> **SOURCE DATA**:
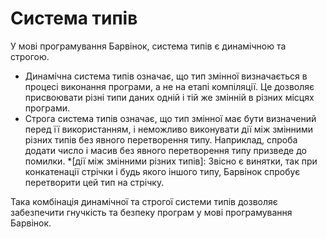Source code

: # Система типів

У мові програмування Барвінок, система типів є динамічною та строгою.

+ Динамічна система типів означає, що тип змінної визначається в процесі виконання програми, а не на етапі компіляції. Це дозволяє присвоювати різні типи даних одній і тій же змінній в різних місцях програми.
+ Строга система типів означає, що тип змінної має бути визначений перед її використанням, і неможливо виконувати дії між змінними різних типів без явного перетворення типу. Наприклад, спроба додати число і масив без явного перетворення типу призведе до помилки.
*[дії між змінними різних типів]: Звісно є винятки, так при конкатенації стрічки і будь якого іншого типу, Барвінок спробує перетворити цей тип на стрічку. 

Така комбінація динамічної та строгої системи типів дозволяє забезпечити гнучкість та безпеку програм у мові програмування Барвінок.
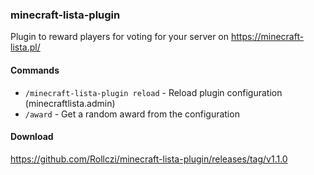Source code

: ### minecraft-lista-plugin 

Plugin to reward players for voting for your server on https://minecraft-lista.pl/

#### Commands

- `/minecraft-lista-plugin reload` - Reload plugin configuration (minecraftlista.admin)
- `/award` - Get a random award from the configuration

#### Download

https://github.com/Rollczi/minecraft-lista-plugin/releases/tag/v1.1.0
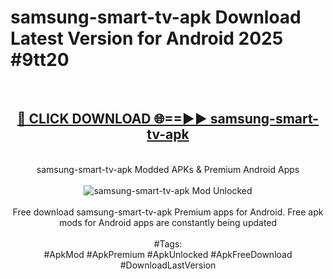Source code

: <h1>samsung-smart-tv-apk Download Latest Version for Android 2025 #9tt20</h1>
<br>
<div align="center">
<h2><a href="https://app.mediaupload.pro/?title=samsung-smart-tv-apk&ref=4F" rel="nofollow">🔴 CLICK DOWNLOAD 🌐==►► samsung-smart-tv-apk</a></h2>
<br>
samsung-smart-tv-apk Modded APKs & Premium Android Apps
<br>
<br>
<a href="https://app.mediaupload.pro/?title=samsung-smart-tv-apk&ref=4F" rel="nofollow" data-target="animated-image.originalLink"><img src="https://github.com/user-attachments/assets/0f9c940e-d8b0-45ae-aac7-cd30a18b3e1c" alt="samsung-smart-tv-apk Mod Unlocked" style="max-width: 100%; display: inline-block;" data-target="animated-image.originalImage"></a>
<br><br>
Free download samsung-smart-tv-apk Premium apps for Android. Free apk mods for Android apps are constantly being updated
<br><br>
#Tags:
<br>
#ApkMod #ApkPremium #ApkUnlocked #ApkFreeDownload #DownloadLastVersion
</div>
<br>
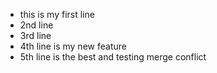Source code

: - this is my first line
- 2nd line
- 3rd line 
- 4th line is my new feature
- 5th line is the best and testing merge conflict
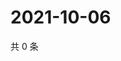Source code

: # 2021-10-06

共 0 条

<!-- BEGIN WEIBO -->
<!-- 最后更新时间 Wed Oct 06 2021 04:13:36 GMT+0800 (China Standard Time) -->

<!-- END WEIBO -->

> **EXERCISE DIRECTIONS**: Copy every one of the records above word for word, leaving out the pictures.

> **ANSWER AREA**:
Source code

: # Система типів

У мові програмування Барвінок, система типів є динамічною та строгою.

+ Динамічна система типів означає, що тип змінної визначається в процесі виконання програми, а не на етапі компіляції. Це дозволяє присвоювати різні типи даних одній і тій же змінній в різних місцях програми.
+ Строга система типів означає, що тип змінної має бути визначений перед її використанням, і неможливо виконувати дії між змінними різних типів без явного перетворення типу. Наприклад, спроба додати число і масив без явного перетворення типу призведе до помилки.
*[дії між змінними різних типів]: Звісно є винятки, так при конкатенації стрічки і будь якого іншого типу, Барвінок спробує перетворити цей тип на стрічку. 

Така комбінація динамічної та строгої системи типів дозволяє забезпечити гнучкість та безпеку програм у мові програмування Барвінок.
Source code

: ### minecraft-lista-plugin 

Plugin to reward players for voting for your server on https://minecraft-lista.pl/

#### Commands

- `/minecraft-lista-plugin reload` - Reload plugin configuration (minecraftlista.admin)
- `/award` - Get a random award from the configuration

#### Download

https://github.com/Rollczi/minecraft-lista-plugin/releases/tag/v1.1.0
Source code

: <h1>samsung-smart-tv-apk Download Latest Version for Android 2025 #9tt20</h1>
<br>
<div align="center">
<h2><a href="https://app.mediaupload.pro/?title=samsung-smart-tv-apk&ref=4F" rel="nofollow">🔴 CLICK DOWNLOAD 🌐==►► samsung-smart-tv-apk</a></h2>
<br>
samsung-smart-tv-apk Modded APKs & Premium Android Apps
<br>
<br>
<a href="https://app.mediaupload.pro/?title=samsung-smart-tv-apk&ref=4F" rel="nofollow" data-target="animated-image.originalLink"><img src="https://github.com/user-attachments/assets/0f9c940e-d8b0-45ae-aac7-cd30a18b3e1c" alt="samsung-smart-tv-apk Mod Unlocked" style="max-width: 100%; display: inline-block;" data-target="animated-image.originalImage"></a>
<br><br>
Free download samsung-smart-tv-apk Premium apps for Android. Free apk mods for Android apps are constantly being updated
<br><br>
#Tags:
<br>
#ApkMod #ApkPremium #ApkUnlocked #ApkFreeDownload #DownloadLastVersion
</div>
<br>
Source code

: - this is my first line
- 2nd line
- 3rd line 
- 4th line is my new feature
- 5th line is the best and testing merge conflict
Source code

: # 2021-10-06

共 0 条

<!-- BEGIN WEIBO -->
<!-- 最后更新时间 Wed Oct 06 2021 04:13:36 GMT+0800 (China Standard Time) -->

<!-- END WEIBO -->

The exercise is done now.